The World Bank expects a surge in the number of people being forced to move out of their homes as it ramps up funding for new infrastructure projects in the developing world.
Some three million people in developing countries are directly affected by active World Bank-funded projects, with almost 500,000 of them forced to relocate their homes, the Financial Times reported, citing the bank’s president Jim Yong Kim.
Speaking to reporters on Wednesday, Kim warned that the number would rise significantly as the bank seeks to meet a “dramatic increase” in requests for help to fund dams and other infrastructure projects in developing countries.

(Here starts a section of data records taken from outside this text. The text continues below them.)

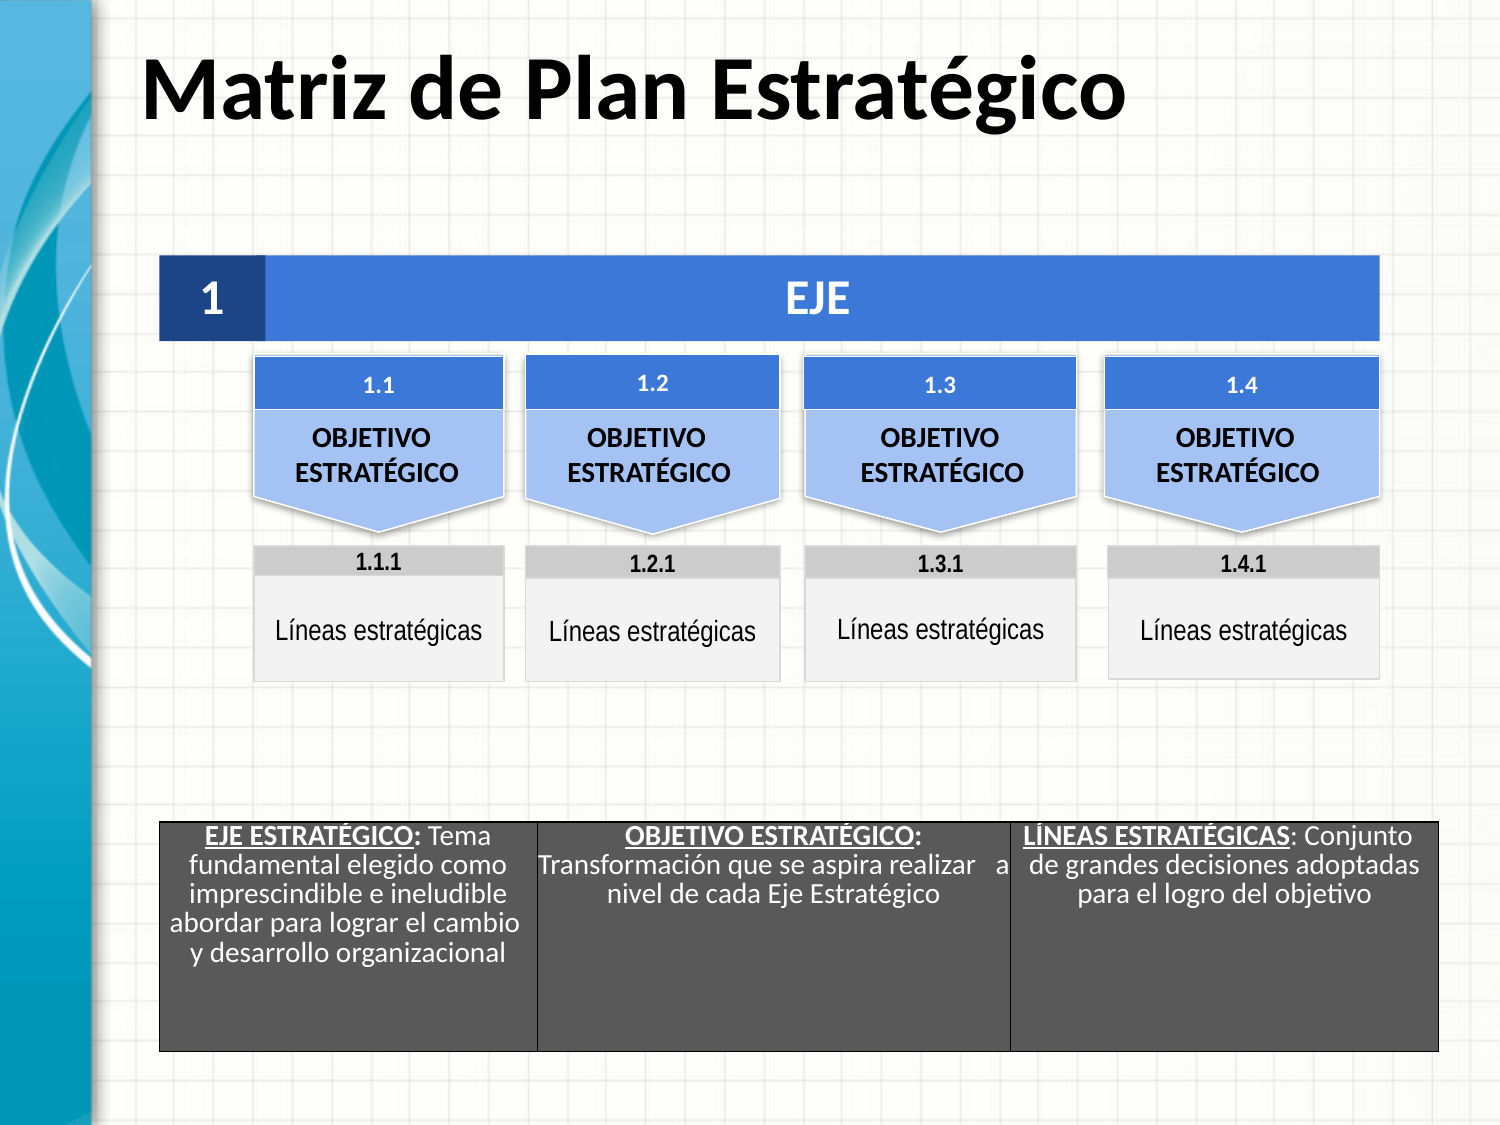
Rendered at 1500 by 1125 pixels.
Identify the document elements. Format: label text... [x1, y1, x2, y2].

text_box Líneas estratégicas [253, 576, 504, 682]
title Matriz de Plan Estratégico [125, 44, 1450, 232]
text_box 1.4.1 [1107, 546, 1380, 578]
text_box Líneas estratégicas [1108, 578, 1380, 680]
text_box [1125, 410, 1380, 533]
text_box [273, 410, 502, 533]
picture [0, 0, 1500, 1125]
text_box 1 [159, 255, 266, 342]
text_box [826, 410, 1077, 533]
text_box 1.4 [1104, 356, 1380, 410]
text_box OBJETIVO ESTRATÉGICO [230, 404, 481, 502]
text_box 1.2 [525, 353, 780, 410]
text_box OBJETIVO ESTRATÉGICO [502, 404, 753, 502]
text_box 1.1 [253, 356, 504, 410]
text_box 1.1.1 [253, 546, 504, 576]
text_box Líneas estratégicas [805, 578, 1077, 682]
text_box Líneas estratégicas [525, 578, 780, 682]
table_header OBJETIVO ESTRATÉGICO: Transformación que se aspira realizar a nivel de cada Eje Estratégico [538, 823, 1010, 1051]
text_box OBJETIVO ESTRATÉGICO [1090, 404, 1341, 502]
table_header EJE ESTRATÉGICO: Tema fundamental elegido como imprescindible e ineludible abordar para lograr el cambio y desarrollo organizacional [160, 823, 537, 1051]
text_box 1.3 [803, 356, 1077, 410]
text_box 1.2.1 [525, 546, 780, 578]
table_header LÍNEAS ESTRATÉGICAS: Conjunto de grandes decisiones adoptadas para el logro del objetivo [1011, 823, 1438, 1051]
text_box [537, 410, 780, 535]
text_box OBJETIVO ESTRATÉGICO [795, 404, 1046, 502]
text_box 1.3.1 [805, 546, 1077, 578]
text_box EJE [266, 255, 1380, 342]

Kim calls it an unavoidable reality. “This happens in every single country in the world … Every highway or dam requires use of eminent domain,” he said.
According to the bank, developing countries must spend US$1 trillion a year on infrastructure through to 2020 to maintain current growth rates and meet demand.
An internal review of the bank’s current policies — completed in June but kept private until Wednesday — found that people forced to leave their homes as a result of projects it funded received too little compensation too late and faced significant delays in being provided permanent homes, the newspaper said.
It also found that the bank did not do enough to make sure its resettlement policies were actually followed and to monitor what happened to the resettled communities.
“We took a hard look at ourselves on resettlement and what we found caused me deep concern,” Kim was quoted as saying.
Meanwhile, the World Bank is facing competition to fund major infrastructure projects from China and its own development bank, the report said.
China is also supporting an Asian infrastructure bank and a New Development Bank which will pose further competition with the World Bank.